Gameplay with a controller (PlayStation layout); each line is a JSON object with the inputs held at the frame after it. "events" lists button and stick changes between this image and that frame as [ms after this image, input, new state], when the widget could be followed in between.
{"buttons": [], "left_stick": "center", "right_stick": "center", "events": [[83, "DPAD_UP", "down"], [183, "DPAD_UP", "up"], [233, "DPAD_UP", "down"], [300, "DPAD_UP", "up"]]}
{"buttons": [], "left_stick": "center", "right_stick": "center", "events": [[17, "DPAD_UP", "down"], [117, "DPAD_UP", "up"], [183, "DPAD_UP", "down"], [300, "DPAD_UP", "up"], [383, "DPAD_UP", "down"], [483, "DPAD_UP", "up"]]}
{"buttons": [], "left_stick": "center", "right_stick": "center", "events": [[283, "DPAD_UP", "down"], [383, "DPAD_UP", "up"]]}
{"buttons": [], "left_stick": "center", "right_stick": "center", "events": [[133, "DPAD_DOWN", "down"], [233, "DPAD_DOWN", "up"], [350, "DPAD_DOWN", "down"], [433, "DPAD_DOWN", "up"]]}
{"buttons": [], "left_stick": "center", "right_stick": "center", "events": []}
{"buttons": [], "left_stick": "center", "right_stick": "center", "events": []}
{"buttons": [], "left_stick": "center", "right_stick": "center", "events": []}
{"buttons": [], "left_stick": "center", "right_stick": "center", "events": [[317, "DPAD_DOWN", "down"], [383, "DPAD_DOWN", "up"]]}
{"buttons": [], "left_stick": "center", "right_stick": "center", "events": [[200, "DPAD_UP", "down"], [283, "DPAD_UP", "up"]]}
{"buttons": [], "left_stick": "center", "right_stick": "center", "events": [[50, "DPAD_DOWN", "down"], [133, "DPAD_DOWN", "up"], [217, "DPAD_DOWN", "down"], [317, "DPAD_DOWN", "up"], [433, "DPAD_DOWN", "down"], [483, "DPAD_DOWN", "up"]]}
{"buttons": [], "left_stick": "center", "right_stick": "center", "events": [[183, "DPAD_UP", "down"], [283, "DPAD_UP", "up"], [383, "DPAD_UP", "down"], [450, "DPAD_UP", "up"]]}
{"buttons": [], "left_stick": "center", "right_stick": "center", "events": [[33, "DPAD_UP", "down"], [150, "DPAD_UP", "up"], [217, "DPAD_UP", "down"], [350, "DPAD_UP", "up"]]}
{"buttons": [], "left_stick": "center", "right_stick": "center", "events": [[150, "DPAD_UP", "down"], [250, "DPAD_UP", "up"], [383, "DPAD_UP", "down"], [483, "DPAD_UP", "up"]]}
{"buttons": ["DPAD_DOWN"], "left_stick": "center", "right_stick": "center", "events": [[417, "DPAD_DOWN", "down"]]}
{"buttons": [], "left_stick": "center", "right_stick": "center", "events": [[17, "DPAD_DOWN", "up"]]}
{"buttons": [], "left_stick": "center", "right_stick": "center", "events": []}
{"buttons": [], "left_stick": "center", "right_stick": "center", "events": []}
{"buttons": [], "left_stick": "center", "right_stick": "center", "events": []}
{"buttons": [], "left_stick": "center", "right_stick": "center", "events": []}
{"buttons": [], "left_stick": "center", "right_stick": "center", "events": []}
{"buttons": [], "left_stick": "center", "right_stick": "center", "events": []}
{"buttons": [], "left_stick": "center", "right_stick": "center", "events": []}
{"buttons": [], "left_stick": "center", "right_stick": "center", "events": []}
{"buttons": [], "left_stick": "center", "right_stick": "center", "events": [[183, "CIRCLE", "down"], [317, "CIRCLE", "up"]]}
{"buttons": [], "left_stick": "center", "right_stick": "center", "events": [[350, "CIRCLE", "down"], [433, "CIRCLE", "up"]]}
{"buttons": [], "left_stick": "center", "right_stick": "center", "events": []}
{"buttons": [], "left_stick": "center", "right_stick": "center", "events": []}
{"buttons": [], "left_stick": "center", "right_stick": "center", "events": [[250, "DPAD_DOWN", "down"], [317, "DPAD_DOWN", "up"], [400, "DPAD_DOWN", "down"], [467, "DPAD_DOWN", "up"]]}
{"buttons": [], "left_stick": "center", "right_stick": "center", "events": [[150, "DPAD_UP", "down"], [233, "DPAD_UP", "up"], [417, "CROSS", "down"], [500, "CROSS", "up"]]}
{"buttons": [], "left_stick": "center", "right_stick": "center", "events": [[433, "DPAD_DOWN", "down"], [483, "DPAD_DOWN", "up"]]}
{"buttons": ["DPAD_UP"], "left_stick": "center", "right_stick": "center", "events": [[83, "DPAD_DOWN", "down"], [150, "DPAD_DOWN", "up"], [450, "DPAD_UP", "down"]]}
++++++
**WHAT THE TASK REQUIRES:** The material above is to be reproduced exactly as written.

**ANSWER TO THIS TASK:**
Gameplay with a controller (PlayStation layout); each line is a JSON object with the inputs held at the frame after it. "events" lists button and stick changes between this image and that frame as [ms after this image, input, new state], when the widget could be followed in between.
{"buttons": [], "left_stick": "center", "right_stick": "center", "events": [[83, "DPAD_UP", "down"], [183, "DPAD_UP", "up"], [233, "DPAD_UP", "down"], [300, "DPAD_UP", "up"]]}
{"buttons": [], "left_stick": "center", "right_stick": "center", "events": [[17, "DPAD_UP", "down"], [117, "DPAD_UP", "up"], [183, "DPAD_UP", "down"], [300, "DPAD_UP", "up"], [383, "DPAD_UP", "down"], [483, "DPAD_UP", "up"]]}
{"buttons": [], "left_stick": "center", "right_stick": "center", "events": [[283, "DPAD_UP", "down"], [383, "DPAD_UP", "up"]]}
{"buttons": [], "left_stick": "center", "right_stick": "center", "events": [[133, "DPAD_DOWN", "down"], [233, "DPAD_DOWN", "up"], [350, "DPAD_DOWN", "down"], [433, "DPAD_DOWN", "up"]]}
{"buttons": [], "left_stick": "center", "right_stick": "center", "events": []}
{"buttons": [], "left_stick": "center", "right_stick": "center", "events": []}
{"buttons": [], "left_stick": "center", "right_stick": "center", "events": []}
{"buttons": [], "left_stick": "center", "right_stick": "center", "events": [[317, "DPAD_DOWN", "down"], [383, "DPAD_DOWN", "up"]]}
{"buttons": [], "left_stick": "center", "right_stick": "center", "events": [[200, "DPAD_UP", "down"], [283, "DPAD_UP", "up"]]}
{"buttons": [], "left_stick": "center", "right_stick": "center", "events": [[50, "DPAD_DOWN", "down"], [133, "DPAD_DOWN", "up"], [217, "DPAD_DOWN", "down"], [317, "DPAD_DOWN", "up"], [433, "DPAD_DOWN", "down"], [483, "DPAD_DOWN", "up"]]}
{"buttons": [], "left_stick": "center", "right_stick": "center", "events": [[183, "DPAD_UP", "down"], [283, "DPAD_UP", "up"], [383, "DPAD_UP", "down"], [450, "DPAD_UP", "up"]]}
{"buttons": [], "left_stick": "center", "right_stick": "center", "events": [[33, "DPAD_UP", "down"], [150, "DPAD_UP", "up"], [217, "DPAD_UP", "down"], [350, "DPAD_UP", "up"]]}
{"buttons": [], "left_stick": "center", "right_stick": "center", "events": [[150, "DPAD_UP", "down"], [250, "DPAD_UP", "up"], [383, "DPAD_UP", "down"], [483, "DPAD_UP", "up"]]}
{"buttons": ["DPAD_DOWN"], "left_stick": "center", "right_stick": "center", "events": [[417, "DPAD_DOWN", "down"]]}
{"buttons": [], "left_stick": "center", "right_stick": "center", "events": [[17, "DPAD_DOWN", "up"]]}
{"buttons": [], "left_stick": "center", "right_stick": "center", "events": []}
{"buttons": [], "left_stick": "center", "right_stick": "center", "events": []}
{"buttons": [], "left_stick": "center", "right_stick": "center", "events": []}
{"buttons": [], "left_stick": "center", "right_stick": "center", "events": []}
{"buttons": [], "left_stick": "center", "right_stick": "center", "events": []}
{"buttons": [], "left_stick": "center", "right_stick": "center", "events": []}
{"buttons": [], "left_stick": "center", "right_stick": "center", "events": []}
{"buttons": [], "left_stick": "center", "right_stick": "center", "events": []}
{"buttons": [], "left_stick": "center", "right_stick": "center", "events": [[183, "CIRCLE", "down"], [317, "CIRCLE", "up"]]}
{"buttons": [], "left_stick": "center", "right_stick": "center", "events": [[350, "CIRCLE", "down"], [433, "CIRCLE", "up"]]}
{"buttons": [], "left_stick": "center", "right_stick": "center", "events": []}
{"buttons": [], "left_stick": "center", "right_stick": "center", "events": []}
{"buttons": [], "left_stick": "center", "right_stick": "center", "events": [[250, "DPAD_DOWN", "down"], [317, "DPAD_DOWN", "up"], [400, "DPAD_DOWN", "down"], [467, "DPAD_DOWN", "up"]]}
{"buttons": [], "left_stick": "center", "right_stick": "center", "events": [[150, "DPAD_UP", "down"], [233, "DPAD_UP", "up"], [417, "CROSS", "down"], [500, "CROSS", "up"]]}
{"buttons": [], "left_stick": "center", "right_stick": "center", "events": [[433, "DPAD_DOWN", "down"], [483, "DPAD_DOWN", "up"]]}
{"buttons": ["DPAD_UP"], "left_stick": "center", "right_stick": "center", "events": [[83, "DPAD_DOWN", "down"], [150, "DPAD_DOWN", "up"], [450, "DPAD_UP", "down"]]}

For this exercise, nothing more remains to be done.